Moreover, if a responsible medical practitioner wishes to try a new treatment on a patient, even if there is a paucity of evidence regarding its effectiveness (or potential for harm), one would expect him/her at least to have a sensible, logical and rational reason for wanting to try that treatment.

And if such a reasonable basis for trying the treatment existed (and any recognised treatments were being, or had been, tried), then one would expect to find support from a reasonable body of medical opinion for trying that new treatment. Indeed, one might ask why anyone would object in that situation. In that event, the Bolam test would be likely to be met and the exemption provided by this Bill would not be needed.   

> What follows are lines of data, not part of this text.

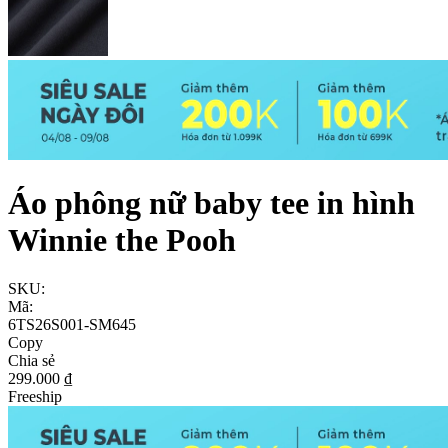
Áo phông nữ baby tee in hình
Winnie the Pooh
SKU:
Mã:
6TS26S001-SM645
Copy
Chia sẻ
299.000 ₫
Freeship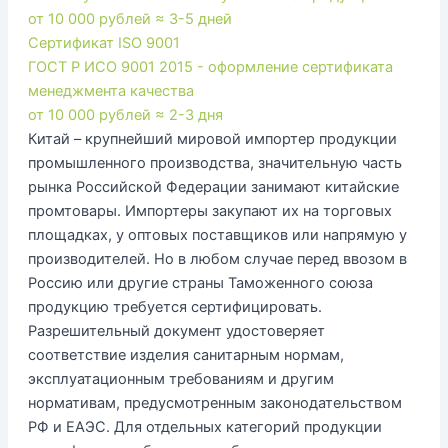
от 10 000 рублей
≈ 3-5 дней
Сертификат ISO 9001
ГОСТ Р ИСО 9001 2015 - оформление сертификата
менеджмента качества
от 10 000 рублей
≈ 2-3 дня
Китай – крупнейший мировой импортер продукции
промышленного производства, значительную часть
рынка Российской Федерации занимают китайские
промтовары. Импортеры закупают их на торговых
площадках, у оптовых поставщиков или напрямую у
производителей. Но в любом случае перед ввозом в
Россию или другие страны Таможенного союза
продукцию требуется сертифицировать.
Разрешительный документ удостоверяет
соответствие изделия санитарным нормам,
эксплуатационным требованиям и другим
нормативам, предусмотренным законодательством
РФ и ЕАЭС. Для отдельных категорий продукции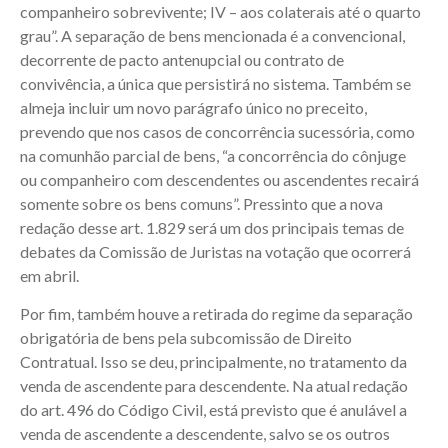
companheiro sobrevivente; IV – aos colaterais até o quarto
grau”. A separação de bens mencionada é a convencional,
decorrente de pacto antenupcial ou contrato de
convivência, a única que persistirá no sistema. Também se
almeja incluir um novo parágrafo único no preceito,
prevendo que nos casos de concorrência sucessória, como
na comunhão parcial de bens, “a concorrência do cônjuge
ou companheiro com descendentes ou ascendentes recairá
somente sobre os bens comuns”. Pressinto que a nova
redação desse art. 1.829 será um dos principais temas de
debates da Comissão de Juristas na votação que ocorrerá
em abril.
Por fim, também houve a retirada do regime da separação
obrigatória de bens pela subcomissão de Direito
Contratual. Isso se deu, principalmente, no tratamento da
venda de ascendente para descendente. Na atual redação
do art. 496 do Código Civil, está previsto que é anulável a
venda de ascendente a descendente, salvo se os outros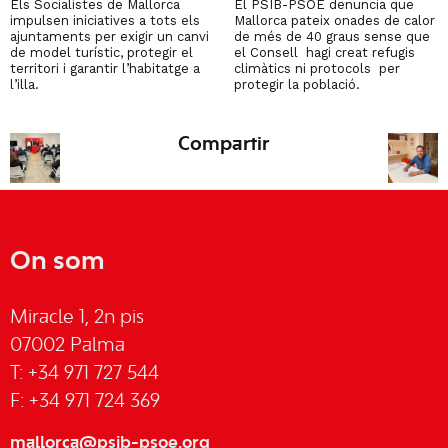
Els Socialistes de Mallorca
El PSIB-PSOE denuncia que
impulsen iniciatives a tots els
Mallorca pateix onades de calor
ajuntaments per exigir un canvi
de més de 40 graus sense que
de model turístic, protegir el
el Consell hagi creat refugis
territori i garantir l’habitatge a
climàtics ni protocols per
l’illa.
protegir la població.
Compartir
On som
Miracle 1, 2n pis
07002 Palma
T: +34 971 727 544
F: +34 971 724 369
mallorca@psib-psoe.org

The only new treatment that is not likely to be protected under the present law, is one which ignores existing, effective treatments, and which has no sensible, logical or rational basis

This can be contrasted with the position if this Bill becomes law, whereby all such ‘innovation’ would be protected, if the doctor had made his decision using the largely administrative procedure outlined, with no remedy for any harm suffered.

A Bill which allows such irrational and illogical experimentation to be carried out, while allowing no legal recourse by a patient, is unnecessary and undesirable. It would put patients at serious risk of harm.

If it becomes law, it will clear the way for many of the BMJ’s alternative methods of practising medicine to come to the fore.

A senior doctor wishing to experiment with a patient’s treatment will not need to concern himself with the need for evidence of the treatment’s effectiveness, but may rely on his own seniority and ideas of what he thinks best for the patient: eminence based medicine in practice.

Gaining a patient’s consent to experimental treatment and speaking to a (perhaps more junior) colleague about that treatment will allow ample opportunity for the practice of vehemence and eloquence based medicine, as doctors seek to persuade or browbeat patients into consenting to the proposed treatment and cow any objections from colleagues.

It is unfortunate that this once satirical vision may become reality. It is therefore to be hoped that this Bill can once more be stopped in its tracks before it reaches the statute book. However, given Lord Saatchi’s determination to proceed with it and apparently effective public relations campaign in support of it, it is likely that the Bill’s opponents need to prepare for a long fight ahead.